**What is required**
Report how many lines in the records below contain the word "Supervoxel". Give only the number.

**Data provided**
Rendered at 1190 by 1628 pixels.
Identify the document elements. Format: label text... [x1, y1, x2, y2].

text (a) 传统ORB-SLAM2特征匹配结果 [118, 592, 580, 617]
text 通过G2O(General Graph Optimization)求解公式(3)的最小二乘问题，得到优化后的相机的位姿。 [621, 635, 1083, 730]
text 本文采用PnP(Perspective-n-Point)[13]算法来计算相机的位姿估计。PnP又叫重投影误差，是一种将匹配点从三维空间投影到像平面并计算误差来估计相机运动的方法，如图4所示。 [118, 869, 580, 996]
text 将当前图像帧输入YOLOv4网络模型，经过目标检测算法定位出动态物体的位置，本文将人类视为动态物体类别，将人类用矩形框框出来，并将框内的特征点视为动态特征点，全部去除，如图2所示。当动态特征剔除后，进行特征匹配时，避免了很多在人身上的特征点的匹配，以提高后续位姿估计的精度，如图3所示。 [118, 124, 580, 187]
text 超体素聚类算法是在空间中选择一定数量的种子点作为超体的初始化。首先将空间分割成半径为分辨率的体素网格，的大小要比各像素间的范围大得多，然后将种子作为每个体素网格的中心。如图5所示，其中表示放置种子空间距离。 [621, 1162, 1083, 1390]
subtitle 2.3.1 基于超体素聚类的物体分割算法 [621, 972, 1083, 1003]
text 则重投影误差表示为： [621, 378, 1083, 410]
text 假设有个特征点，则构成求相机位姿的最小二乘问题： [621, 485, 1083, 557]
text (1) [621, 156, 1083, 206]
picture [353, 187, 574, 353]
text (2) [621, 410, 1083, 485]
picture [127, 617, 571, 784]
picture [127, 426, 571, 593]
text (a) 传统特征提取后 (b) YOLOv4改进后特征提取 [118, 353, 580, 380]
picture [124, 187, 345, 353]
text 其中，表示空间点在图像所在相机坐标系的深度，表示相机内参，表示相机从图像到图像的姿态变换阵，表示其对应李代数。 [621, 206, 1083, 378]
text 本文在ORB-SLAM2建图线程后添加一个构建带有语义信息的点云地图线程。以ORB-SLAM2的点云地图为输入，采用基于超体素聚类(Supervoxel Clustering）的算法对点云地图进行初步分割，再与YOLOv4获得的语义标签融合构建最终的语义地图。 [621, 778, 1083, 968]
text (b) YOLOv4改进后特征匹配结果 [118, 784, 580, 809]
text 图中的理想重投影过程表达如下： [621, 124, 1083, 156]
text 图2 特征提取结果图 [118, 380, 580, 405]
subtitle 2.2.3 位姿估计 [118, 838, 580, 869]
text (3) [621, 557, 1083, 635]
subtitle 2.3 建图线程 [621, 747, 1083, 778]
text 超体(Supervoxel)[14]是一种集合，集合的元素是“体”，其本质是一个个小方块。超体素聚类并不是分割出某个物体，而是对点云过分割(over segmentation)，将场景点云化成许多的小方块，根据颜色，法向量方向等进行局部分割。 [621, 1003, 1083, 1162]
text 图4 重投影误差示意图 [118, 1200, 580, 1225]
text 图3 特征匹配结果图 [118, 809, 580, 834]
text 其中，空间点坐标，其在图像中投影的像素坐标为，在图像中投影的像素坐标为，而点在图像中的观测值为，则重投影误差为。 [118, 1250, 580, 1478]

**Result for this task**
2